As the nuclear negotiations with Iran reach their final phase, President Obama increasingly finds himself at odds with reality. Although the United States has worked for years to prevent Iran from developing nuclear weapons while limiting Tehran’s attempts to be a regional hegemon, the president’s desperation to secure a deal ¬- at whatever cost -¬ places both of these goals at serious risk.
Rather than stand firm against Iran’s regional expansionism and its constantly shifting nuclear redlines, the president has gone to great lengths to avoid alienating Tehran and repeatedly revised his own definition of success. The result is that Iranian demands and red lines are dictating the contours of the emerging deal, instead of the interests of the U.S. and our Middle East allies forging the way ahead.
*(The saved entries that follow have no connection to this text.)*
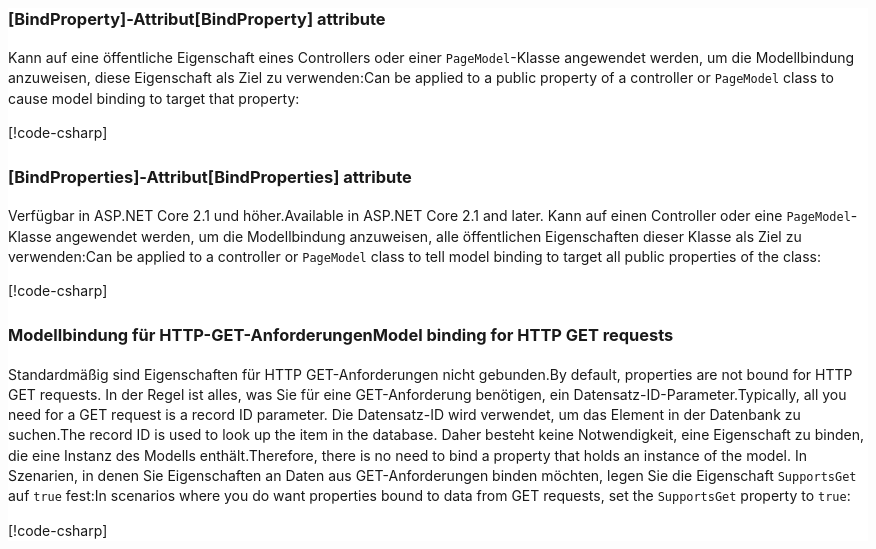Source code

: ### <a name="bindproperty-attribute"></a><span data-ttu-id="f6dd9-138">[BindProperty]-Attribut</span><span class="sxs-lookup"><span data-stu-id="f6dd9-138">[BindProperty] attribute</span></span>

<span data-ttu-id="f6dd9-139">Kann auf eine öffentliche Eigenschaft eines Controllers oder einer `PageModel`-Klasse angewendet werden, um die Modellbindung anzuweisen, diese Eigenschaft als Ziel zu verwenden:</span><span class="sxs-lookup"><span data-stu-id="f6dd9-139">Can be applied to a public property of a controller or `PageModel` class to cause model binding to target that property:</span></span>

[!code-csharp[](model-binding/samples/3.x/ModelBindingSample/Pages/Instructors/Edit.cshtml.cs?name=snippet_BindProperty&highlight=3-4)]

### <a name="bindpropertiesattribute"></a><span data-ttu-id="f6dd9-140">[BindProperties]-Attribut</span><span class="sxs-lookup"><span data-stu-id="f6dd9-140">[BindProperties] attribute</span></span>

<span data-ttu-id="f6dd9-141">Verfügbar in ASP.NET Core 2.1 und höher.</span><span class="sxs-lookup"><span data-stu-id="f6dd9-141">Available in ASP.NET Core 2.1 and later.</span></span>  <span data-ttu-id="f6dd9-142">Kann auf einen Controller oder eine `PageModel`-Klasse angewendet werden, um die Modellbindung anzuweisen, alle öffentlichen Eigenschaften dieser Klasse als Ziel zu verwenden:</span><span class="sxs-lookup"><span data-stu-id="f6dd9-142">Can be applied to a controller or `PageModel` class to tell model binding to target all public properties of the class:</span></span>

[!code-csharp[](model-binding/samples/3.x/ModelBindingSample/Pages/Instructors/Create.cshtml.cs?name=snippet_BindProperties&highlight=1-2)]

### <a name="model-binding-for-http-get-requests"></a><span data-ttu-id="f6dd9-143">Modellbindung für HTTP-GET-Anforderungen</span><span class="sxs-lookup"><span data-stu-id="f6dd9-143">Model binding for HTTP GET requests</span></span>

<span data-ttu-id="f6dd9-144">Standardmäßig sind Eigenschaften für HTTP GET-Anforderungen nicht gebunden.</span><span class="sxs-lookup"><span data-stu-id="f6dd9-144">By default, properties are not bound for HTTP GET requests.</span></span> <span data-ttu-id="f6dd9-145">In der Regel ist alles, was Sie für eine GET-Anforderung benötigen, ein Datensatz-ID-Parameter.</span><span class="sxs-lookup"><span data-stu-id="f6dd9-145">Typically, all you need for a GET request is a record ID parameter.</span></span> <span data-ttu-id="f6dd9-146">Die Datensatz-ID wird verwendet, um das Element in der Datenbank zu suchen.</span><span class="sxs-lookup"><span data-stu-id="f6dd9-146">The record ID is used to look up the item in the database.</span></span> <span data-ttu-id="f6dd9-147">Daher besteht keine Notwendigkeit, eine Eigenschaft zu binden, die eine Instanz des Modells enthält.</span><span class="sxs-lookup"><span data-stu-id="f6dd9-147">Therefore, there is no need to bind a property that holds an instance of the model.</span></span> <span data-ttu-id="f6dd9-148">In Szenarien, in denen Sie Eigenschaften an Daten aus GET-Anforderungen binden möchten, legen Sie die Eigenschaft `SupportsGet` auf `true` fest:</span><span class="sxs-lookup"><span data-stu-id="f6dd9-148">In scenarios where you do want properties bound to data from GET requests, set the `SupportsGet` property to `true`:</span></span>

[!code-csharp[](model-binding/samples/3.x/ModelBindingSample/Pages/Instructors/Index.cshtml.cs?name=snippet_SupportsGet)]
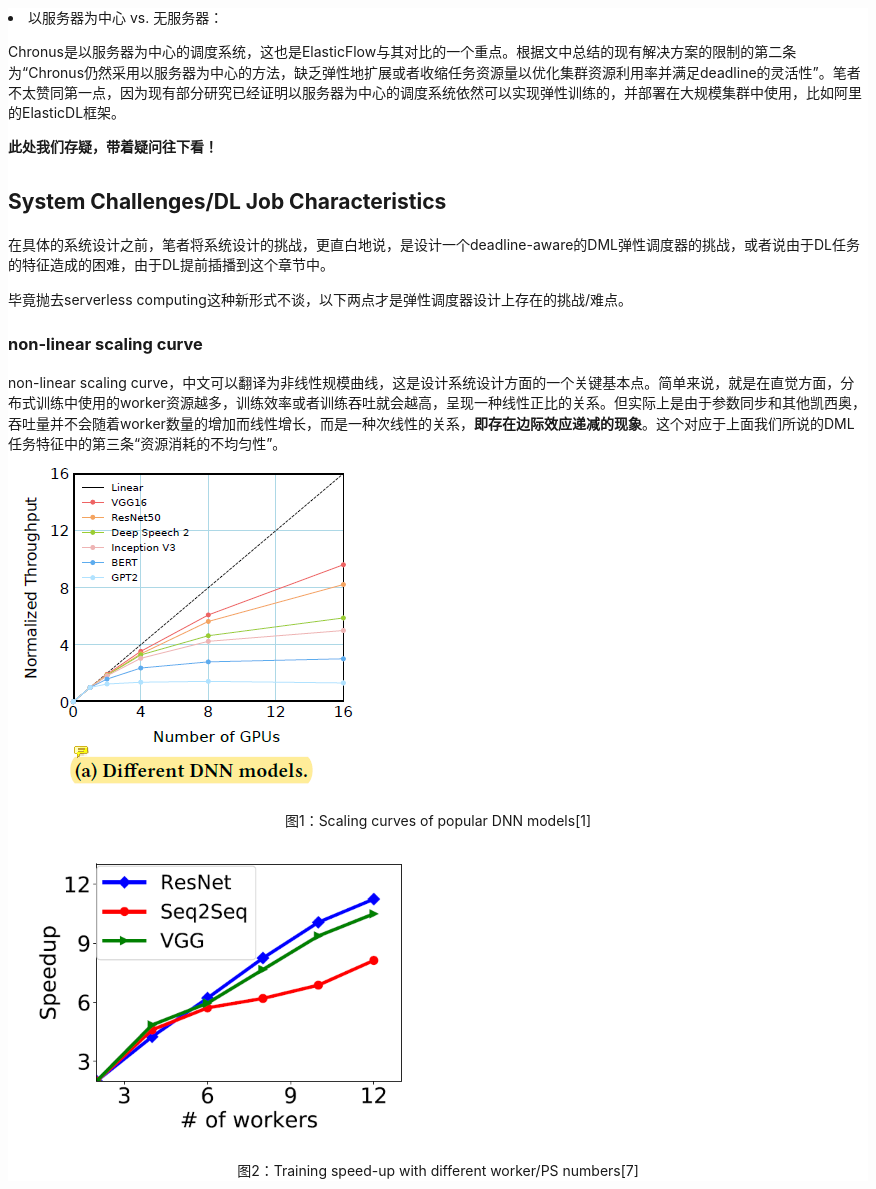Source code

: </li>
</ul>
</li>
<li>
以服务器为中心 vs. 无服务器：

Chronus是以服务器为中心的调度系统，这也是ElasticFlow与其对比的一个重点。根据文中总结的现有解决方案的限制的第二条为“Chronus仍然采用以服务器为中心的方法，缺乏弹性地扩展或者收缩任务资源量以优化集群资源利用率并满足deadline的灵活性”。笔者不太赞同第一点，因为现有部分研究已经证明以服务器为中心的调度系统依然可以实现弹性训练的，并部署在大规模集群中使用，比如阿里的ElasticDL框架。
</li>
</ul>

**此处我们存疑，带着疑问往下看！**

## System Challenges/DL Job Characteristics

在具体的系统设计之前，笔者将系统设计的挑战，更直白地说，是设计一个deadline-aware的DML弹性调度器的挑战，或者说由于DL任务的特征造成的困难，由于DL提前插播到这个章节中。

毕竟抛去serverless computing这种新形式不谈，以下两点才是弹性调度器设计上存在的挑战/难点。

### non-linear scaling curve

non-linear scaling curve，中文可以翻译为非线性规模曲线，这是设计系统设计方面的一个关键基本点。简单来说，就是在直觉方面，分布式训练中使用的worker资源越多，训练效率或者训练吞吐就会越高，呈现一种线性正比的关系。但实际上是由于参数同步和其他凯西奥，吞吐量并不会随着worker数量的增加而线性增长，而是一种次线性的关系，**即存在边际效应递减的现象**。这个对应于上面我们所说的DML任务特征中的第三条“资源消耗的不均匀性”。

![](./2.png)
<center>图1：Scaling curves of popular DNN models[1]</center>


![](./8.png)
<center>图2：Training speed-up with different worker/PS numbers[7]</center>
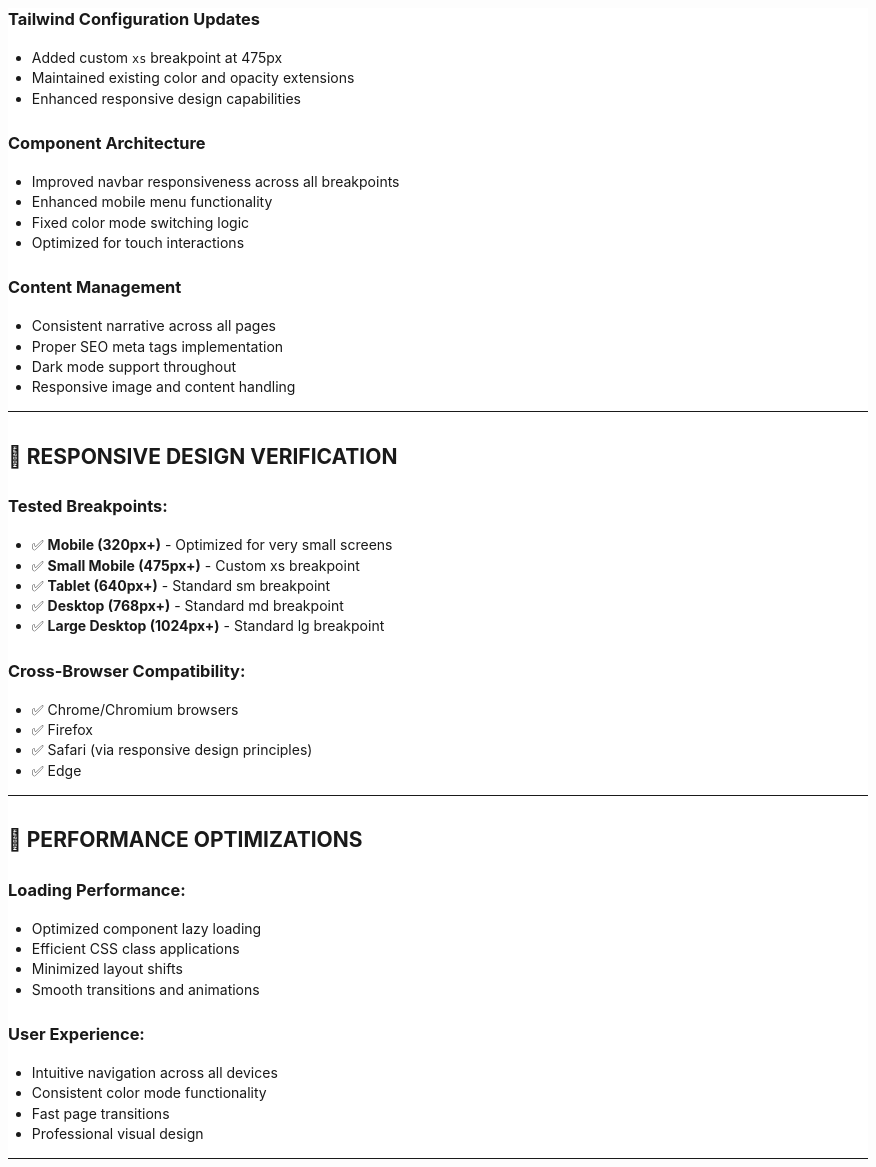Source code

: ### **Tailwind Configuration Updates**
- Added custom `xs` breakpoint at 475px
- Maintained existing color and opacity extensions
- Enhanced responsive design capabilities

### **Component Architecture**
- Improved navbar responsiveness across all breakpoints
- Enhanced mobile menu functionality
- Fixed color mode switching logic
- Optimized for touch interactions

### **Content Management**
- Consistent narrative across all pages
- Proper SEO meta tags implementation
- Dark mode support throughout
- Responsive image and content handling

---

## 📱 **RESPONSIVE DESIGN VERIFICATION**

### **Tested Breakpoints:**
- ✅ **Mobile (320px+)** - Optimized for very small screens
- ✅ **Small Mobile (475px+)** - Custom xs breakpoint
- ✅ **Tablet (640px+)** - Standard sm breakpoint
- ✅ **Desktop (768px+)** - Standard md breakpoint
- ✅ **Large Desktop (1024px+)** - Standard lg breakpoint

### **Cross-Browser Compatibility:**
- ✅ Chrome/Chromium browsers
- ✅ Firefox
- ✅ Safari (via responsive design principles)
- ✅ Edge

---

## 🚀 **PERFORMANCE OPTIMIZATIONS**

### **Loading Performance:**
- Optimized component lazy loading
- Efficient CSS class applications
- Minimized layout shifts
- Smooth transitions and animations

### **User Experience:**
- Intuitive navigation across all devices
- Consistent color mode functionality
- Fast page transitions
- Professional visual design

---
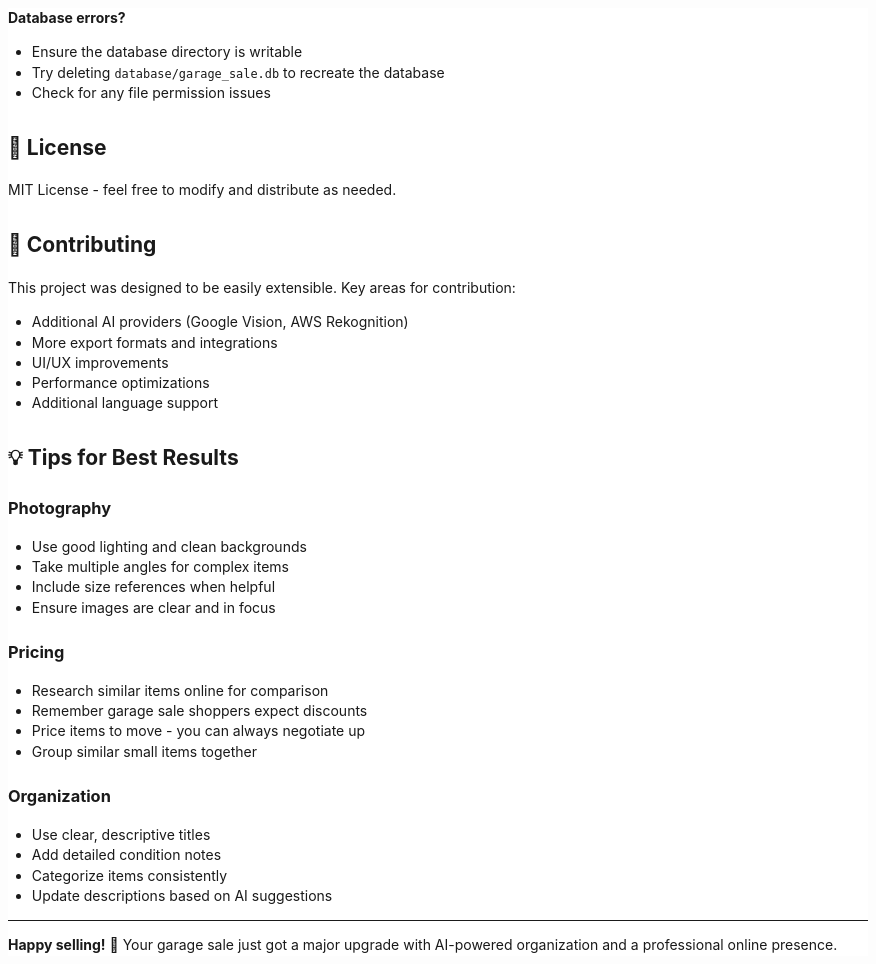 **Database errors?**
- Ensure the database directory is writable
- Try deleting `database/garage_sale.db` to recreate the database
- Check for any file permission issues

## 📄 License

MIT License - feel free to modify and distribute as needed.

## 🤝 Contributing

This project was designed to be easily extensible. Key areas for contribution:

- Additional AI providers (Google Vision, AWS Rekognition)
- More export formats and integrations
- UI/UX improvements
- Performance optimizations
- Additional language support

## 💡 Tips for Best Results

### Photography
- Use good lighting and clean backgrounds
- Take multiple angles for complex items
- Include size references when helpful
- Ensure images are clear and in focus

### Pricing
- Research similar items online for comparison
- Remember garage sale shoppers expect discounts
- Price items to move - you can always negotiate up
- Group similar small items together

### Organization
- Use clear, descriptive titles
- Add detailed condition notes
- Categorize items consistently
- Update descriptions based on AI suggestions

---

**Happy selling!** 🎉 Your garage sale just got a major upgrade with AI-powered organization and a professional online presence.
This was seen most recently in the White House response to Iranian demands that all sanctions be lifted on day one. Even though the Obama administration has long assured deal skeptics that sanctions would be lifted only on proof of good behavior, Obama’s State Department reiterated that sanctions relief will only begin “after Iran has completed its major nuclear steps.” This position is itself a concession that could provide Iran with significant financial relief within months even before it comes completely clean about its past illicit activities.
Massive up-front relief like this would reward Tehran for its intransigence and rob it of any incentive to keep its word. It would obviate any remaining pressure to follow through on the deal’s requirements while using that cash to fuel its aggressive expansion throughout the Middle East.